** TEXT FOR ANALYSIS follows **

Interview with the leading Greek philosopher and author of extremely influential book Philosophy and Resistance in the Crisis Costas Douzinas, professor of Law at Birkbeck University of London and director of the Birkbeck Institute for the Humanities.
Greece will take the EU presidency on 1st January. It’s true that this is a rather symbolic function, but what does it mean for Europe as it is now: split, under terrible pressure, operating in different gears?
I am afraid it does not mean very much at all. The presidency of the EU rotates alphabetically and the luck of the draw gave Greece the presidency at the lowest point of its crisis. Such a coincidence would have a certain symbolic value if it meant that the problems facing Greece and the whole of the European periphery were put on the agenda and a debate about the future of Europe started. But this is unlikely to happen. The current Greek government is in total agreement with the policies of Mrs Angela Merkel and Mr. Barosso and acts as a collection agent for the lenders cutting salaries and pensions.
The austerity imposed by the European Union and administered by the Greek government has created conditions unprecedented anywhere in peacetime. The GDP bas shrank by around 27%, unemployment and underemployment has reached 34% and youth unemployment 60%. Greece is facing a humanitarian crisis which has fuelled support for the neo-Nazis of the Chrysi Avgi party-cum-gang. The government has no new vision for Greece or Europe. It is a rather sad case of the Munchausen syndrome, claiming that the catastrophe of Greece is a ‘success story’. The only positive they expect from the presidency is to postpone for six months the pending general election, which would see Syriza win. The government argues that according to an obscure convention the country of the Presidency should not have elections during the term. As I said, the presidency at this point is just a coincidence. Unfortunately, this stroke of good luck will not be used by the Greek government thus turning it into a hugely wasted opportunity and a waste of money.

** End of TEXT FOR ANALYSIS **
** DATASET follows **

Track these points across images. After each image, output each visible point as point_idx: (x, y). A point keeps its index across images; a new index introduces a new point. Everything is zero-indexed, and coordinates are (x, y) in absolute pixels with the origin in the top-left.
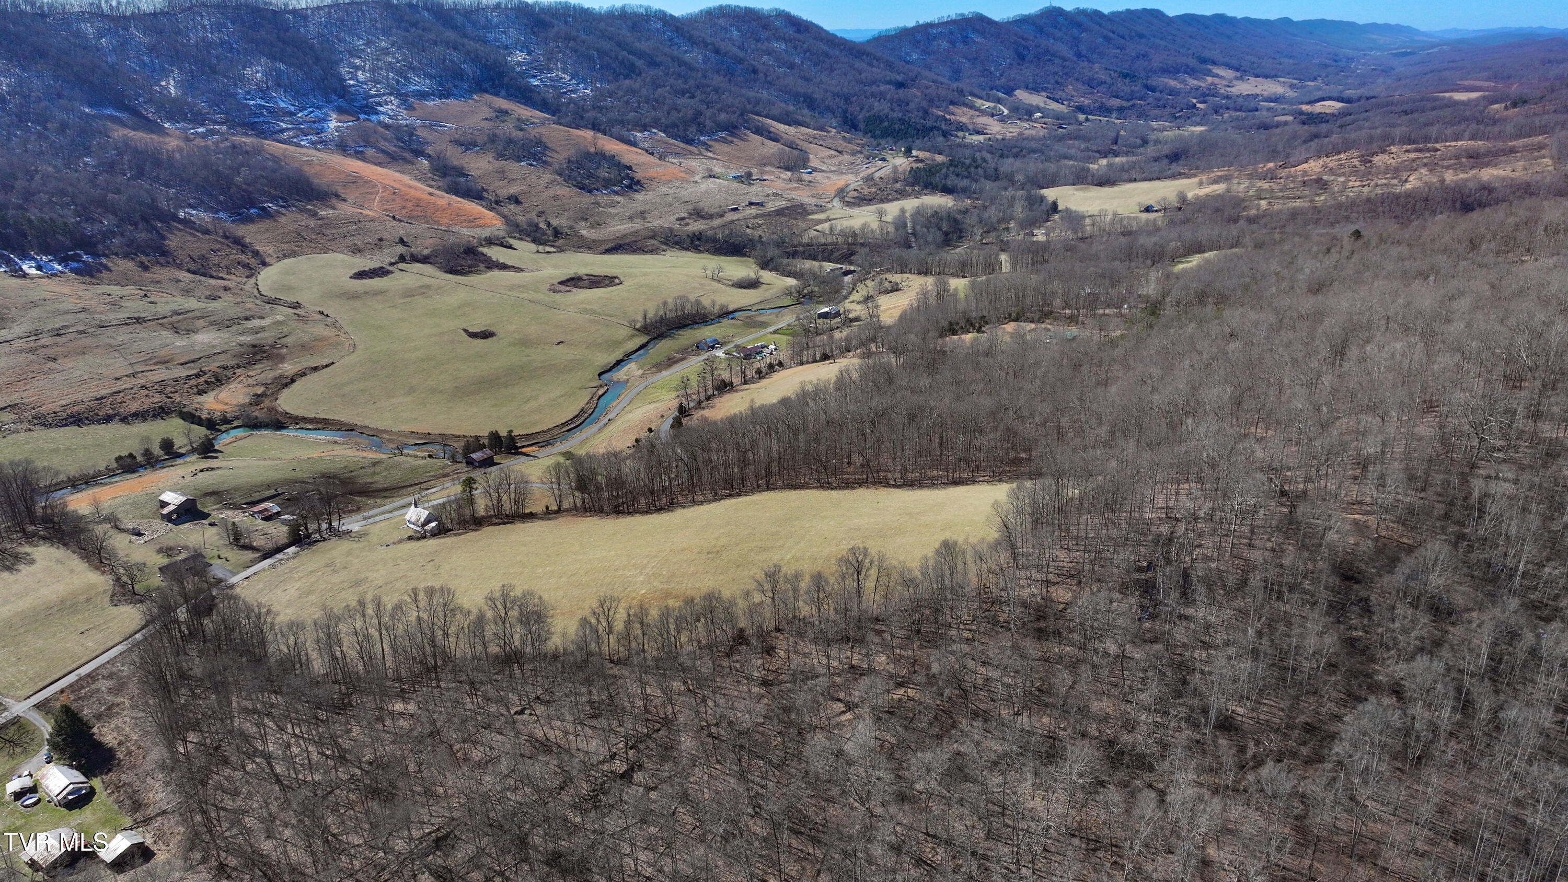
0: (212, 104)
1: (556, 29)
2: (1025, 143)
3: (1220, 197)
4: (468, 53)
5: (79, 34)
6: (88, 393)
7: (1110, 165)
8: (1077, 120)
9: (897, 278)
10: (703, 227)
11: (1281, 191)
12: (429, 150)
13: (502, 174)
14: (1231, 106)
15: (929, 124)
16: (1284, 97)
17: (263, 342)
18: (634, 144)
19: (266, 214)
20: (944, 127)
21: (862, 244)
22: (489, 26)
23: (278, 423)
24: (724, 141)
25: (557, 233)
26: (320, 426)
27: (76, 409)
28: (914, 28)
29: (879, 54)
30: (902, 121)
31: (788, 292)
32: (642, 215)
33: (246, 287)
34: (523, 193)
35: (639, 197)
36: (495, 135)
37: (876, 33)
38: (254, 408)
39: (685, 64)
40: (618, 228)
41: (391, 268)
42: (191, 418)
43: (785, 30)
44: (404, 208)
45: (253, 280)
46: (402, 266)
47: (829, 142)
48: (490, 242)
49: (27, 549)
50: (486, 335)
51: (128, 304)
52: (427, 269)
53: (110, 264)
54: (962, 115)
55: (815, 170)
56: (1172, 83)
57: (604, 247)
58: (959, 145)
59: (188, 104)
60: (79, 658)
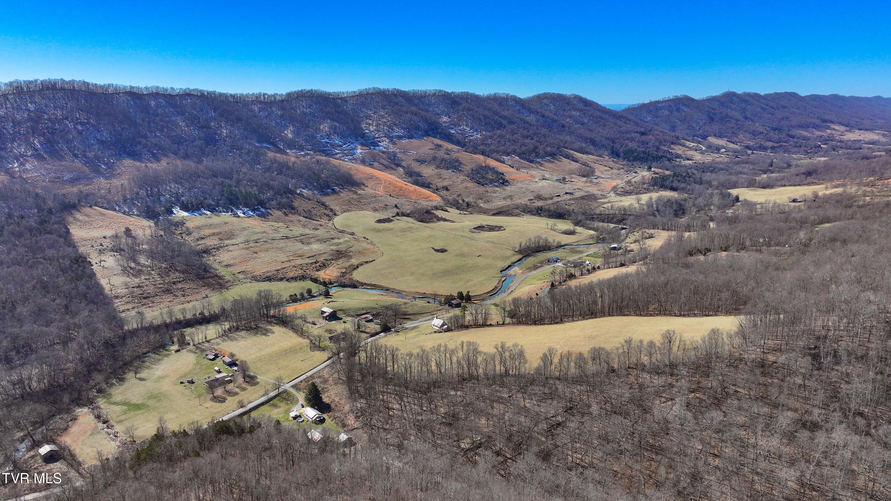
0: (306, 141)
1: (463, 105)
2: (716, 165)
3: (839, 194)
4: (422, 117)
5: (251, 111)
6: (273, 268)
7: (769, 178)
8: (747, 153)
9: (652, 231)
10: (543, 204)
11: (879, 192)
12: (403, 164)
13: (439, 176)
14: (844, 146)
15: (660, 154)
16: (879, 141)
17: (341, 250)
18: (503, 162)
19: (334, 192)
20: (668, 156)
21: (630, 215)
22: (430, 104)
23: (354, 285)
24: (550, 161)
25: (468, 205)
26: (373, 287)
27: (268, 274)
28: (648, 103)
29: (630, 118)
30: (645, 153)
31: (592, 237)
32: (511, 197)
33: (329, 225)
34: (450, 185)
35: (508, 188)
36: (435, 157)
37: (627, 107)
38: (342, 278)
39: (527, 122)
40: (499, 203)
41: (393, 219)
42: (315, 280)
43: (579, 105)
44: (395, 191)
45: (331, 222)
46: (398, 218)
47: (605, 163)
48: (436, 208)
49: (269, 327)
50: (443, 251)
51: (281, 230)
52: (409, 219)
53: (272, 213)
54: (678, 150)
55: (598, 177)
56: (805, 133)
57: (492, 213)
58: (678, 166)
59: (296, 141)
60: (304, 370)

** End of DATASET **

**TASKS**:
1. List every percentage figure that the interview on Greece's EU presidency gives for the country's economy, along with what each one measures.
2. Continue the interview on Greece's EU presidency, picking up right after its last sentence.

**PER-TASK ANSWERS**:
1.
- Around 27%: how much the GDP has shrunk
- 34%: unemployment and underemployment
- 60%: youth unemployment

2.
Couple of weeks ago in Madrid, there was a conference of new or «avant-garde» left parties and movements from Europe: do you see a realistic chance that, to use Lapavitsas’s idea, «the European periphery will politically unite against the core Europe»? How is it possible – after all these years of inforced austerity – to fight against Brussels, Berlin and the international financial institutions?
Yes it was the congress of the European Left Party. Its decision to adopt Alexis Tsipras as its candidate for the position of the European Commission President in the May European Parliament elections is an important compensation for the missed opportunity I just mentioned. The ballot papers of the European Left will be led all over Europe by the leader of Syriza. This is the proper symbolic act. It has two aspects. It places the struggle against austerity at the heart of European politics – Syriza has participated fully in the multiform anti-austerity resistances of Greeks. The people adopted it as the anti-troika party and put it in a position of government in waiting. Secondly, having a Greek politician as a candidate puts into focus the selection of Greece by the European elites as the guinea pig to lead the huge austerity social experiment that is now being rolled out all over Europe but mostly its periphery. And of course this periphery is not just the Mediterranean states but also Slovenia, Croatia, the Balkan, Central European and Baltic states. Neoliberal orthodoxy has turned the original idea of a Europe of democracy, solidarity and prosperity into a Europe divided between the centre and the periphery, with the centre imposing neocolonial economic policies.
The ‘structural adjustment’ of Africa the ‘Washington consensus’ of Latin America have now been imported into the heart of Europe. The need of the periphery to unite is important not just for the PIGS. Those who now suffer the most can lead Europe into a new direction which will benefit the whole Union. This is the central plank of the Syriza agenda which finds resonance all over Southern Europe. Only last week, the Italian journalist and author Barbara Spinelli suggested that the Italian Left should unite under Tsipras and run in the European elections with a programme of re-founding Europe. I am afraid that if Europe does not go back to its founding ideas, it will wither away or become just a small club of the rich North seen by everyone else as a new holy alliance against the interests of the working people in the rest of Europe.
Ten years ago, Europe was a second name for human rights and the «positive future model»: now it’s quite opposite. EU is becoming a place of xenophobia and financial terror. Welfare state is dying out. What went so wrong? Where are we heading?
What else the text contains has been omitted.